** RECORDS SUPPLIED follows **

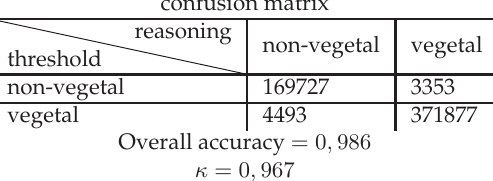
Table 1: Evaluation of ontological classification approach: confusion matrix comparing reasoning to threshold for vegetal semantics.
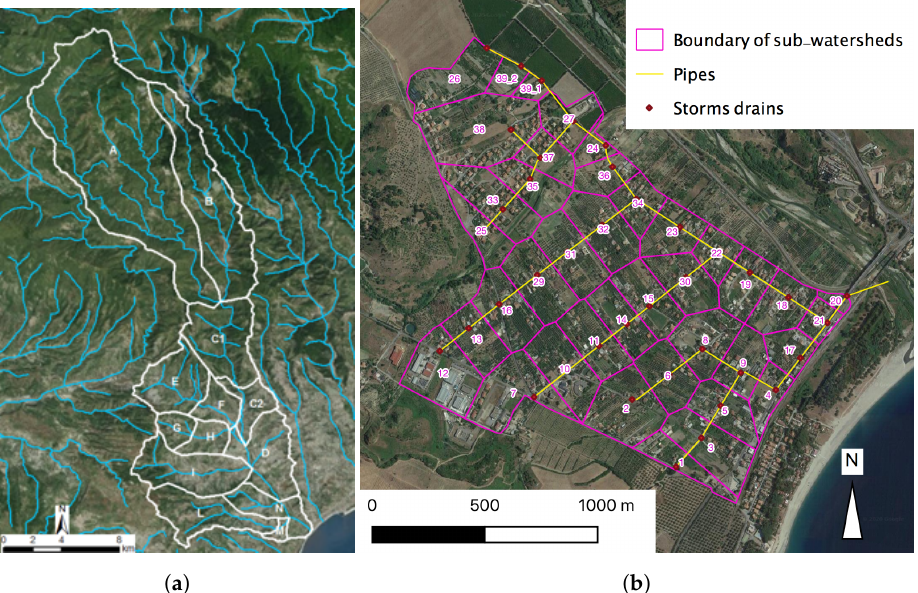
Figure 6. Discretisation of the Corace watershed (Calabria, Southern Italy) in hydrologically homogenous units using the MIKE models (( a ) entire watershed; ( b ) urban area with the delineated sub-watersheds - in red lines - and the sub-surface drainage network - in yellow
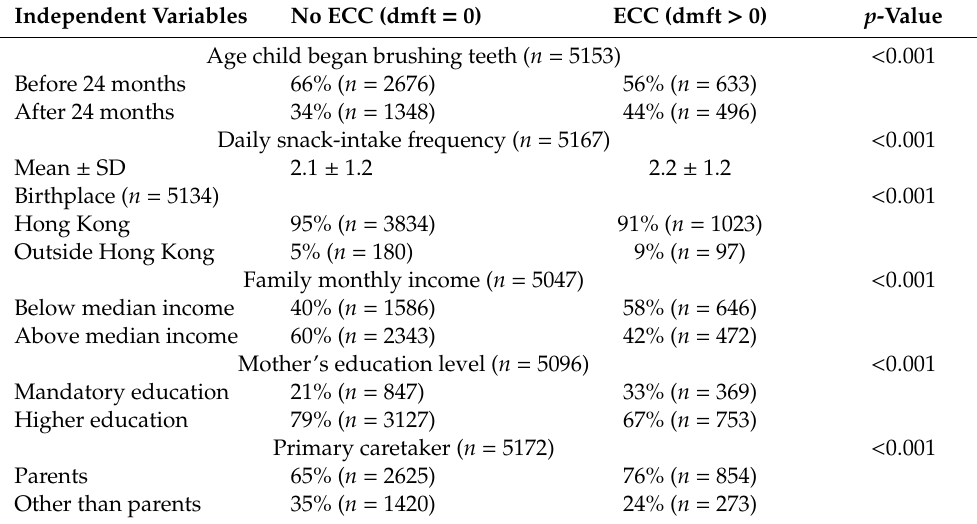
Table 2. ECC in Hong Kong children and associated factors (adapted from Gao et al., 2018 [16]). Independent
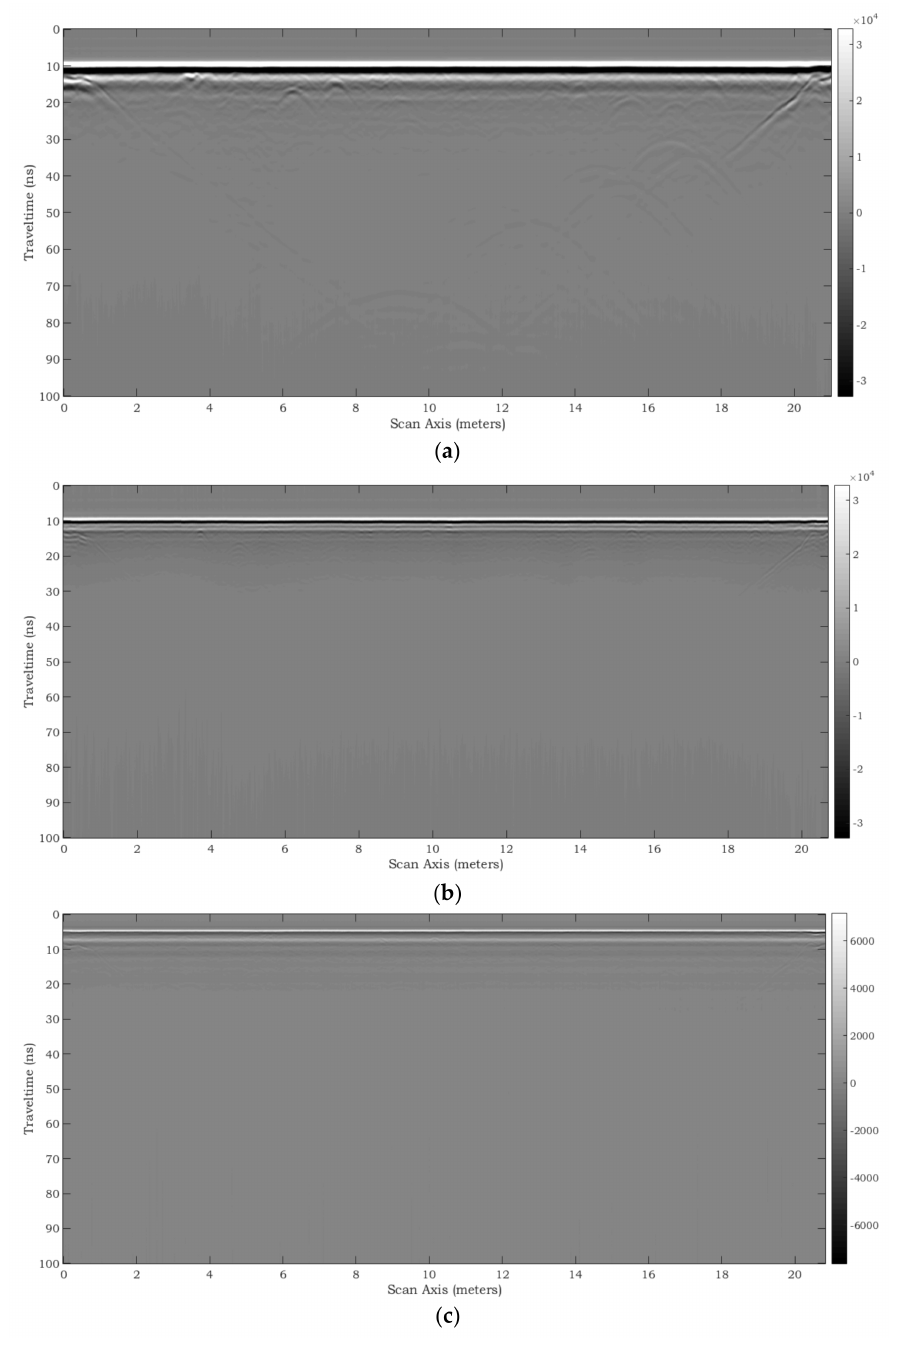
Figure 28. Profiles recorded in the limestone region by using GPR 3, on acquisition line 2, with antennas operating at: ( a ) 200 MHz; ( b ) 600 MHz; ( c ) 900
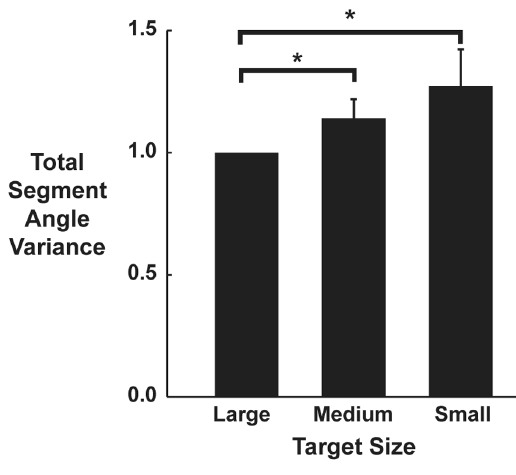
Figure 1. Total variance increases with smaller target sizes. Total segment angle variance normalized to large target condition. Bars are the averaged total variances for all subjects with 6 1 standard deviation. *denotes significant difference (p , 0.05).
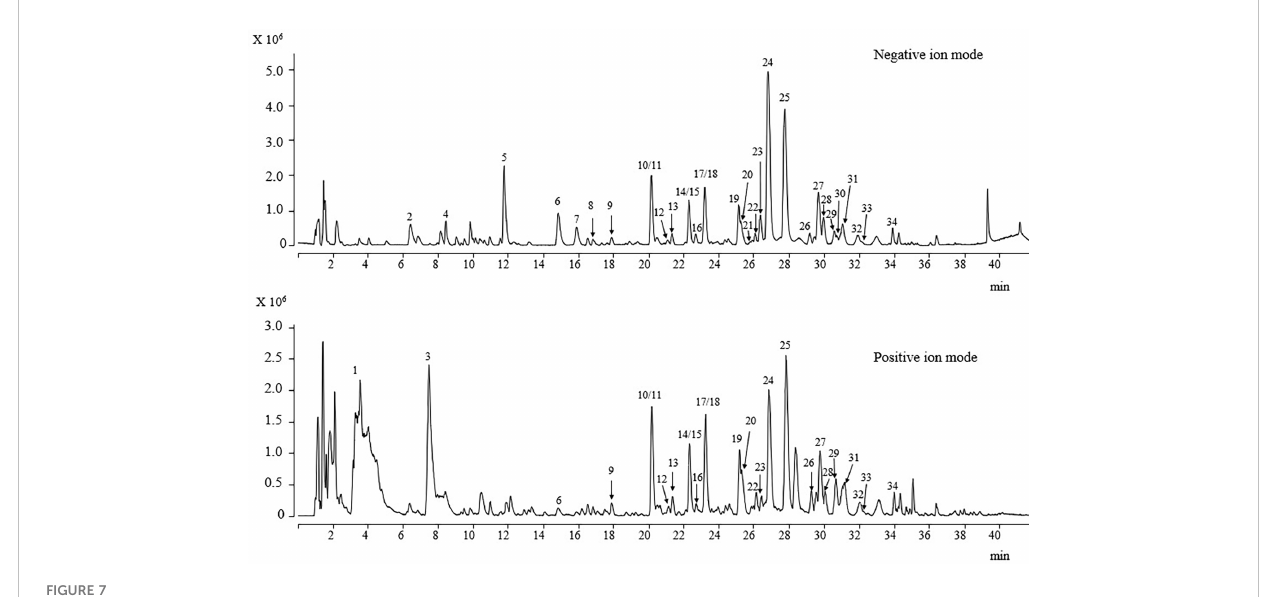
FIGURE 7 UPLC-ESI/MS/MS total ion chromatogram of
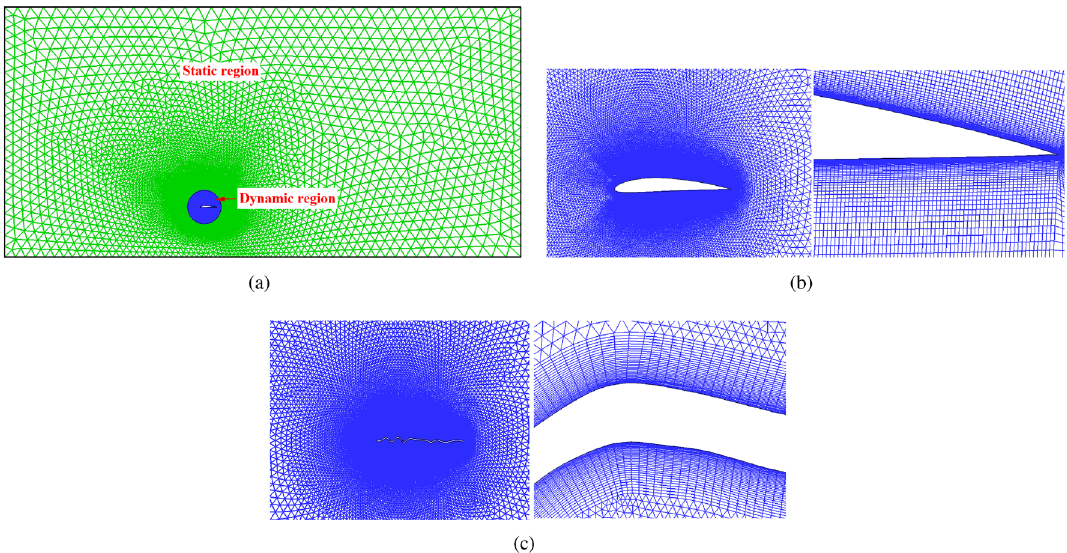
Figure 3. ( a ) Unstructured grids around airfoils ( b ) Close-up view of grid near NACA 4412 airfoil ( c ) Close-up view of grid near dragonfly airfoil.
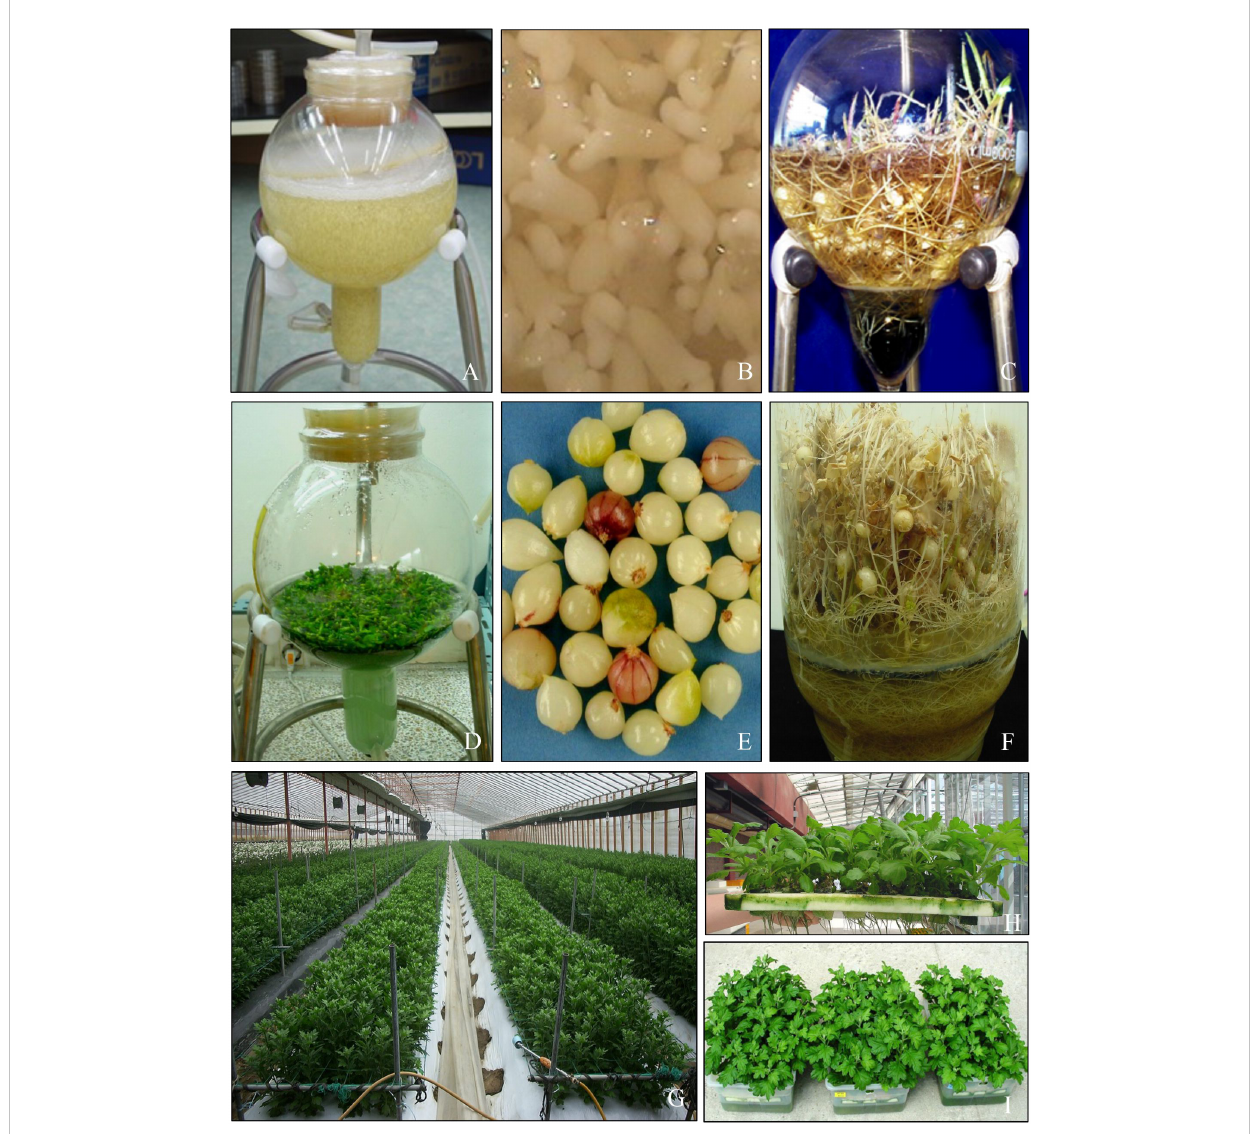
FIGURE 4 Application of bioreactors for micropropagation. (A, B) Somatic embryos of Siberian ginseng cultured in balloon-type bubble bioreactor. (C) Lilium bulblets cultured in balloon-type bubble bioreactor. (D) Phalaenopsis PLBs cultured in balloon-type bubble bioreactor with raft system. (E) Garlic bulblets harvested from balloon-type bubble bioreactor. (F) Potato microtubers developed in vertical column bioreactors. (G) Chrysanthemum plants in the greenhouse. (H, I) Chrysanthemum plantlets after ex vitro rooting by hydroponic method and direct planting to the potting medium by dipping in indole acetic acid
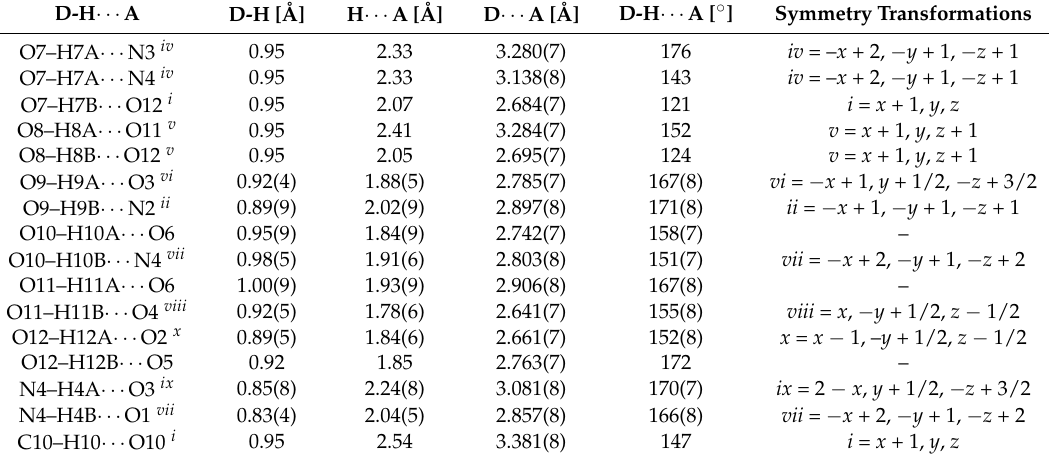
Table 2. Details of the hydrogen bonding interactions in 1 a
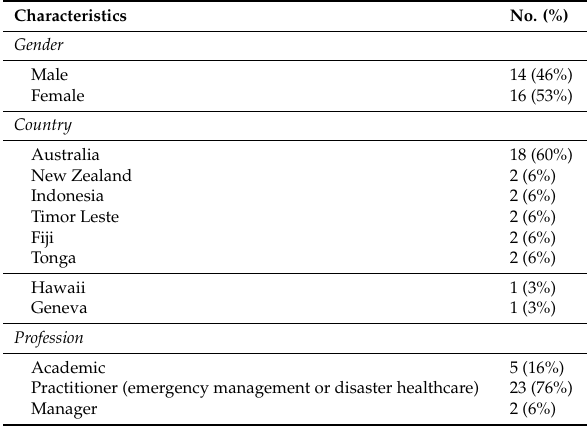
Table 1. Participant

** End of RECORDS SUPPLIED **

#### [WHAT YOU WILL DO]
Extract, word for word, each line from the top of the data down to and including the line with "Figure 28. Profiles"; skip the pictures.

#### [ANSWER BOX]
Table 1: Evaluation of ontological classification approach: confusion matrix comparing reasoning to threshold for vegetal semantics.
Figure 6. Discretisation of the Corace watershed (Calabria, Southern Italy) in hydrologically homogenous units using the MIKE models (( a ) entire watershed; ( b ) urban area with the delineated sub-watersheds - in red lines - and the sub-surface drainage network - in yellow
Table 2. ECC in Hong Kong children and associated factors (adapted from Gao et al., 2018 [16]). Independent
Figure 28. Profiles recorded in the limestone region by using GPR 3, on acquisition line 2, with antennas operating at: ( a ) 200 MHz; ( b ) 600 MHz; ( c ) 900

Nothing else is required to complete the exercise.